— Required action —
This task calls for copying each line below that contains "pixels".

— Supplied information —
────
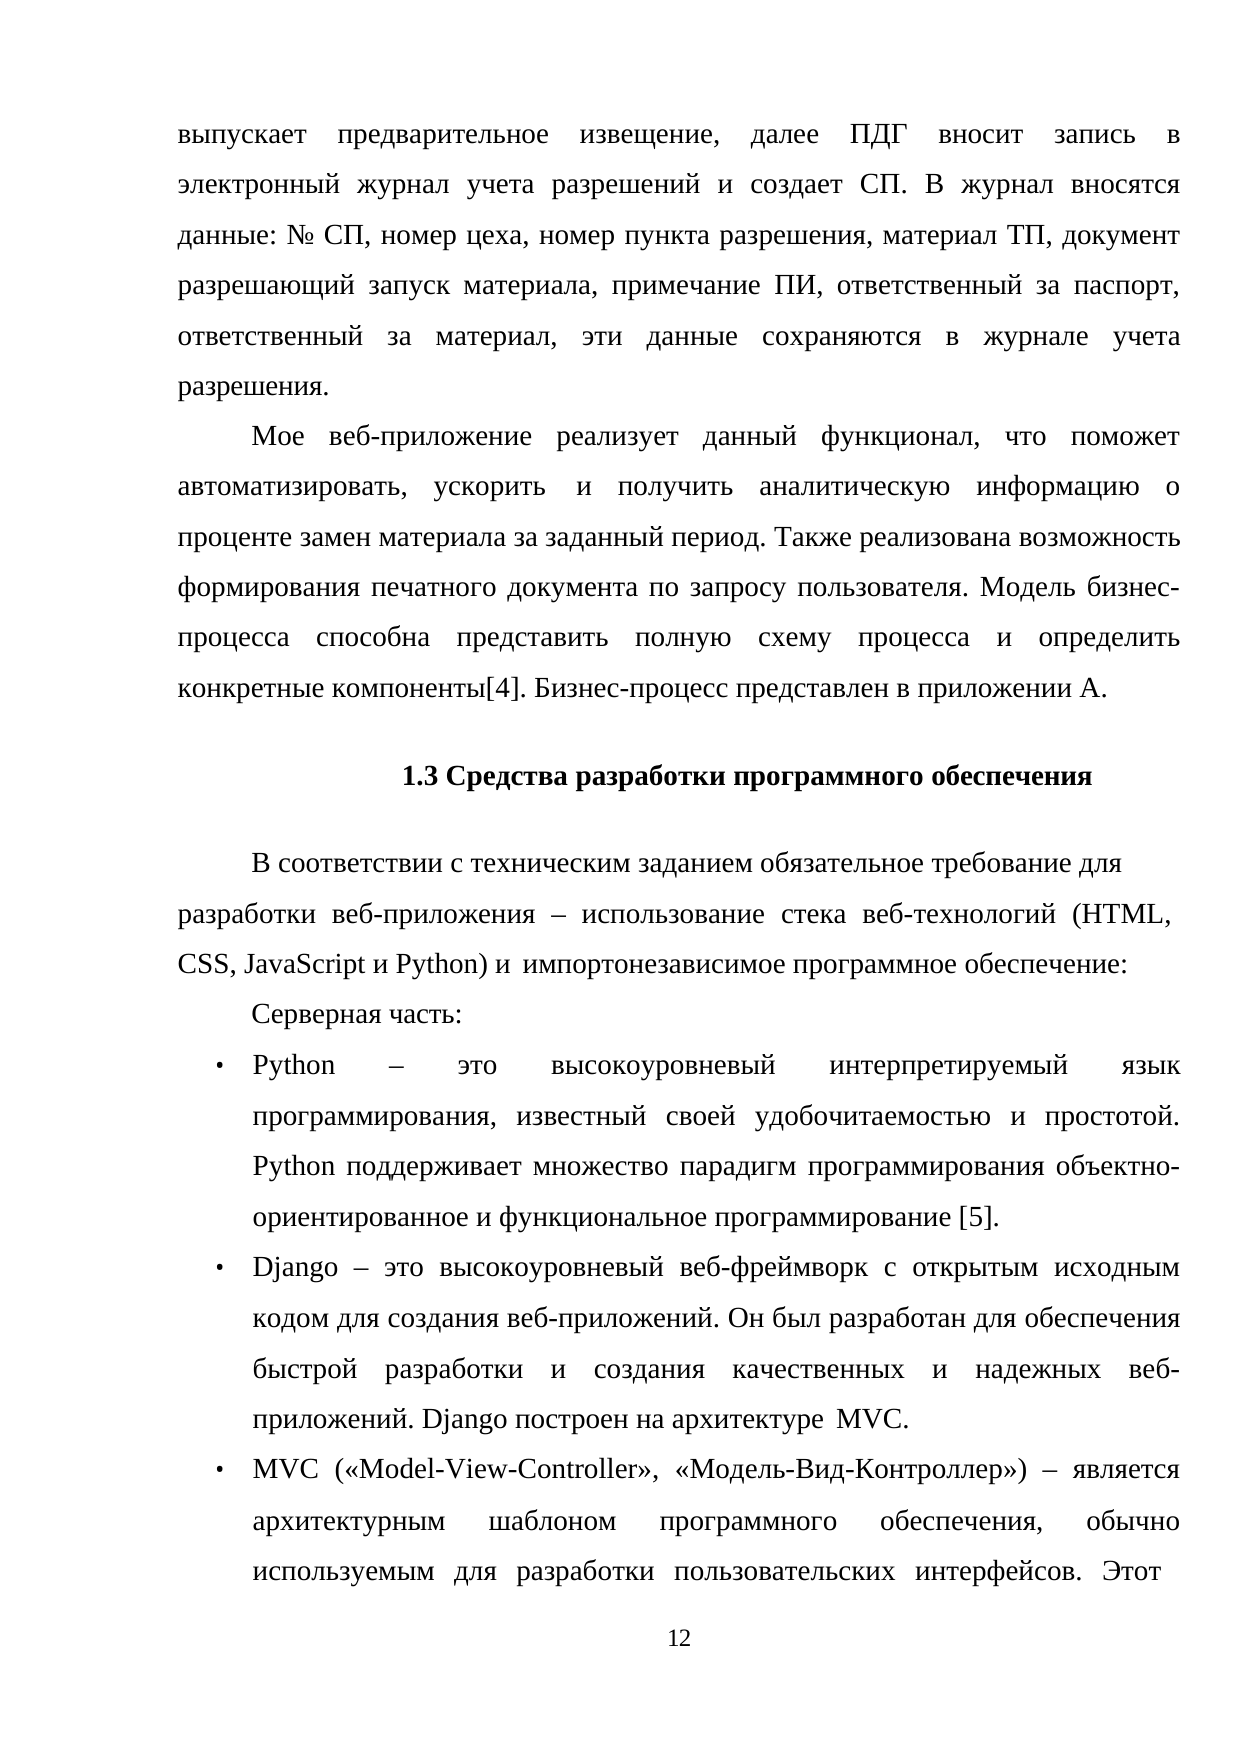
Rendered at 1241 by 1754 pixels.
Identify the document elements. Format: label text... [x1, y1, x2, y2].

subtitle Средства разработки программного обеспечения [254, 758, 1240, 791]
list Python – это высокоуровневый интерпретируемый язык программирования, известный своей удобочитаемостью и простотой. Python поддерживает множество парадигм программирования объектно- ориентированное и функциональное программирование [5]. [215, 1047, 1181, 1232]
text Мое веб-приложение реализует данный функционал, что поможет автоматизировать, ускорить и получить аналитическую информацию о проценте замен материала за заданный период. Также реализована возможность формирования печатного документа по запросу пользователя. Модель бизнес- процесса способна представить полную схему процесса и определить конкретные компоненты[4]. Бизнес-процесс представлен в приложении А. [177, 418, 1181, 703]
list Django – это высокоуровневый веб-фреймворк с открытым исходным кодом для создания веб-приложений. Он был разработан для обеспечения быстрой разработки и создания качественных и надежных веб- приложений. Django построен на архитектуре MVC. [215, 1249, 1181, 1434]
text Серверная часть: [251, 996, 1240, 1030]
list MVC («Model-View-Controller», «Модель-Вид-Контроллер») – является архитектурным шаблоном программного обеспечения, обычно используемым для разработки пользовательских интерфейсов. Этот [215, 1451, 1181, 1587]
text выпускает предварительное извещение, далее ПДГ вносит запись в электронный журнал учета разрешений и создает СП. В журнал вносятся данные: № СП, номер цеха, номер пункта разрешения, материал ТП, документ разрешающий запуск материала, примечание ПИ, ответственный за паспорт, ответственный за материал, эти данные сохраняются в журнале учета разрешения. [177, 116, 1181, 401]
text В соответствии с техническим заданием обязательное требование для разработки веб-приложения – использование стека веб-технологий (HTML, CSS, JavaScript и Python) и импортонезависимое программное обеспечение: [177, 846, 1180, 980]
────
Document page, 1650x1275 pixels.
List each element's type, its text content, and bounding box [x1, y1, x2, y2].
────
— Result of this task —
Rendered at 1241 by 1754 pixels.
Document page, 1650x1275 pixels.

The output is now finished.